Open source repository for QuickPIC
Other
74 stars 46 forks source link

Writing to multiple files when restarting from checkpoint #1

Closed vkbo closed 6 years ago

vkbo commented 7 years ago

I had to restart a simulation today due to a power interruption on the supercomputer I run QuickPIC on.

The simulation dumps data every 20 dT, and restart files every 5000. Restarting from 5001 today I noticed that when writing file 5001 QuickPIC also wrote to file 0001, then for 5021 it also wrote to 0021, etc. Doing a hash of the files reveals that content has changed. Still, it does not seem that the grid data itself has changed, at least not in the few data points I managed to check. So it is probably some meta-data being updated.

It is still a problem as it causes the file sync tools to re-download some 60GB of data in this case.

caozigao commented 7 years ago

Hi Veronica,

Could you show me how you set the parameters for the restart in your input deck? Thanks.

Best wishes,

Weiming An

On Jun 22, 2017, at 2:37 AM, Veronica Berglyd Olsen notifications@github.com wrote:

I had to restart a simulation today due to a power interruption on the supercomputer I run QuickPIC on.

The simulation dumps data every 20 dT, and restart files every 5000. Restarting from 5001 today I noticed that when writing file 5001 QuickPIC also wrote to file 0001, then for 5021 it also wrote to 0021, etc. Doing a hash of the files reveals that content has changed. Still, it does not seem that the grid data itself has changed, at least not in the few data points I managed to check. So it is probably some meta-data being updated.
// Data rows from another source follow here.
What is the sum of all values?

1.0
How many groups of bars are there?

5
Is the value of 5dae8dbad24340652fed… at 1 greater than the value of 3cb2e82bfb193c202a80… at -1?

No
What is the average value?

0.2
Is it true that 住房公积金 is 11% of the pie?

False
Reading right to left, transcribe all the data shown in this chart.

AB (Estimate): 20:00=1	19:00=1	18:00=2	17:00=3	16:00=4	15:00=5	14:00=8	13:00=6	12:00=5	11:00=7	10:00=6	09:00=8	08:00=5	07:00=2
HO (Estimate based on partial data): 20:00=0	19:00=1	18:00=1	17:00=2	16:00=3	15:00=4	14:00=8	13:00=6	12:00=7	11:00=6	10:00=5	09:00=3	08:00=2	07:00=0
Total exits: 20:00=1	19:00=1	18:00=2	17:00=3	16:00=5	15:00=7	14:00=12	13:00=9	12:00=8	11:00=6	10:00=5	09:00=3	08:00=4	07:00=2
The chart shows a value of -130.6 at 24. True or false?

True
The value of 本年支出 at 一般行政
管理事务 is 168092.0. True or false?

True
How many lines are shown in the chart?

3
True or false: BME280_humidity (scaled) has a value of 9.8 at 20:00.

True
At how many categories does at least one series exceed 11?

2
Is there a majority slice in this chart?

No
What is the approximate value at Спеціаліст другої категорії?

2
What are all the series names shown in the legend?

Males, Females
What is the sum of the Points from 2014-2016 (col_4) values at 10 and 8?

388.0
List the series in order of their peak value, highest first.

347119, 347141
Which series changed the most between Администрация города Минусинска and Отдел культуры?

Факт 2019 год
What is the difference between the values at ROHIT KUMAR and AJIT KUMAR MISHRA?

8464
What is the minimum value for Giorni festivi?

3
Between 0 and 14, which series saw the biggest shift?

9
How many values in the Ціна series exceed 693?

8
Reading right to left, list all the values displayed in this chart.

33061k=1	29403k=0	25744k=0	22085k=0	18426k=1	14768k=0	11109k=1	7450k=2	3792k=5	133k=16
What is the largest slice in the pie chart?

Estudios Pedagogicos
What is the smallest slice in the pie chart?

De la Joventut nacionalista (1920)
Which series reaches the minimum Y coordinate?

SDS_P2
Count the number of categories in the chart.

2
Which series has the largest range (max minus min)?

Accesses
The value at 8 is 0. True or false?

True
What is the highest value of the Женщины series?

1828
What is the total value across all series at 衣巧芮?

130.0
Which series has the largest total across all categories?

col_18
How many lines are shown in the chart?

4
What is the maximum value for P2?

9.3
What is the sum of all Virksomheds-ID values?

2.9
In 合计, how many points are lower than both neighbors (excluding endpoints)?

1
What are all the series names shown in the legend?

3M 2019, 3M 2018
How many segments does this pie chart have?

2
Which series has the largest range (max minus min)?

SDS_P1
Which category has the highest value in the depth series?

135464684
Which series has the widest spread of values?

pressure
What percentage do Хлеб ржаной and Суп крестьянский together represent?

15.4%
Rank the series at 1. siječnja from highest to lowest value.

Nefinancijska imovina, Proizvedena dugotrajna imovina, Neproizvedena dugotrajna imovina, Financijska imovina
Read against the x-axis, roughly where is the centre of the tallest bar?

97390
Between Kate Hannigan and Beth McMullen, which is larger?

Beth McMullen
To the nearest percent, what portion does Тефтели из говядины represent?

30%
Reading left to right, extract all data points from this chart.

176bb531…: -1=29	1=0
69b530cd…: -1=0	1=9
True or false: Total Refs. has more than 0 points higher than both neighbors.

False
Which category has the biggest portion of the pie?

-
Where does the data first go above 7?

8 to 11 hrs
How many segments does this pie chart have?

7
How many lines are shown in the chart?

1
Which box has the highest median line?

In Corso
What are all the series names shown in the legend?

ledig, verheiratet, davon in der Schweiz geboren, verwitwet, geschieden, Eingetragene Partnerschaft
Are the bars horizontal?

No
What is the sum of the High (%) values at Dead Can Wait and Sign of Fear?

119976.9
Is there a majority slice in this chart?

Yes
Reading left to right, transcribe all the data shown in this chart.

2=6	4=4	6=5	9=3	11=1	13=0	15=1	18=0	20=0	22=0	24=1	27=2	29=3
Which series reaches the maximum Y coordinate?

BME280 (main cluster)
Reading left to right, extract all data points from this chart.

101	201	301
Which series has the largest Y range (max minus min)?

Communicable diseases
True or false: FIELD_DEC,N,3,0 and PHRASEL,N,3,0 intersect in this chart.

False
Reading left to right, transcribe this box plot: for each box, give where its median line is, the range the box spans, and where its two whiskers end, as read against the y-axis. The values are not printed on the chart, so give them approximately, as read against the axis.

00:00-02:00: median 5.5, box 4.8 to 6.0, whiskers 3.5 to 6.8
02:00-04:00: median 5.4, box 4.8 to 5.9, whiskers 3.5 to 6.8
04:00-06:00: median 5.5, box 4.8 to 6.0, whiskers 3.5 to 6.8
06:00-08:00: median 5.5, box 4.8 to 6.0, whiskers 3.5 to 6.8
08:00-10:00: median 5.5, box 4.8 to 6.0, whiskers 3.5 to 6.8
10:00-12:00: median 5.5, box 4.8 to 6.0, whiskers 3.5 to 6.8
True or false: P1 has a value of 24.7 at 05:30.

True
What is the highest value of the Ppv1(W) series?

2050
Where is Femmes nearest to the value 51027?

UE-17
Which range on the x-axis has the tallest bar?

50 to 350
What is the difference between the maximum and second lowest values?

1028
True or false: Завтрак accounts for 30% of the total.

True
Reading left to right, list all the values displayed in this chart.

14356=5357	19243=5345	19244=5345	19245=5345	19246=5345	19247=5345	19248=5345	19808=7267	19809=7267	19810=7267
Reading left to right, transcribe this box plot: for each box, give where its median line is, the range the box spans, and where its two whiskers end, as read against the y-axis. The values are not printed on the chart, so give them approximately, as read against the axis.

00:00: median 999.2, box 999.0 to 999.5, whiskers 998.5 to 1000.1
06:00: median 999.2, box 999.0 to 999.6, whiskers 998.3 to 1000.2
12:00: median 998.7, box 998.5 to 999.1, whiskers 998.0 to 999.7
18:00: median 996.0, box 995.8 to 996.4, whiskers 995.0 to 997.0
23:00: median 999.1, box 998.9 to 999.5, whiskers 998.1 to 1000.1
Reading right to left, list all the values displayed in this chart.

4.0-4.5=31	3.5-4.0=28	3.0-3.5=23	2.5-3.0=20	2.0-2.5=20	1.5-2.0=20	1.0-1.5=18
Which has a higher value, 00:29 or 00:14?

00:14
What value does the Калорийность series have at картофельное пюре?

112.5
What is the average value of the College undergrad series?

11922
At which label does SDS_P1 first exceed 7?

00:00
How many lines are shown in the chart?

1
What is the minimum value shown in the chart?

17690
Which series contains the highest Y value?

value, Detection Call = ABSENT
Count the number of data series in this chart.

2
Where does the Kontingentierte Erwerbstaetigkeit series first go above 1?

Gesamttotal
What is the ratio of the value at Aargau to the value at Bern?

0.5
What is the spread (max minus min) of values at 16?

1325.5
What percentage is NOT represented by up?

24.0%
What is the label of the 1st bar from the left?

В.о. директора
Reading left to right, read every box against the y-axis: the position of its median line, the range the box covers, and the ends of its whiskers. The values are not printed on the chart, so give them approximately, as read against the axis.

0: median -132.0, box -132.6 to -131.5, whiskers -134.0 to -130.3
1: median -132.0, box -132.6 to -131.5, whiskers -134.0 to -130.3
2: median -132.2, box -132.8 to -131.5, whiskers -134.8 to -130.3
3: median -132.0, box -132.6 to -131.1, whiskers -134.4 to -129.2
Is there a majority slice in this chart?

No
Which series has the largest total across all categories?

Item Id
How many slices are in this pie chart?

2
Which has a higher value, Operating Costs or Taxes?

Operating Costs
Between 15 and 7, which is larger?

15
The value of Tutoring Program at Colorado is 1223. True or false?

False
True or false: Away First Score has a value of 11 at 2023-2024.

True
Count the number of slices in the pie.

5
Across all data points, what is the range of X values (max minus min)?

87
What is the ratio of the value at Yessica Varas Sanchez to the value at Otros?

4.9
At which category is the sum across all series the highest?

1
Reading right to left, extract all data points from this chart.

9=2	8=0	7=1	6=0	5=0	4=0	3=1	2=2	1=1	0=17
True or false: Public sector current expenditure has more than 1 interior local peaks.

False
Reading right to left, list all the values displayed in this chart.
It is still a problem as it causes the file sync tools to re-download some 60GB of data in this case.

— You are receiving this because you are subscribed to this thread. Reply to this email directly, view it on GitHub, or mute the thread.

vkbo commented 7 years ago

Hi Weiming,

I also noticed that some of the modified dump 5001 files were corrupt, so I just re-ran the whole simulation, but I believe the restart options I used were:

&Restart_File
 READ_RST_FILE = .true.,
 RST_TIMESTEP  = 5001,
 DUMP_RST_FILE = .true.,
 DFRST         = 5000,
/
caozigao commented 6 years ago

Hi Veronica,

I fixed the bug for simulation restart. Thank you very much for pointing that out.

Best wishes,

Weiming An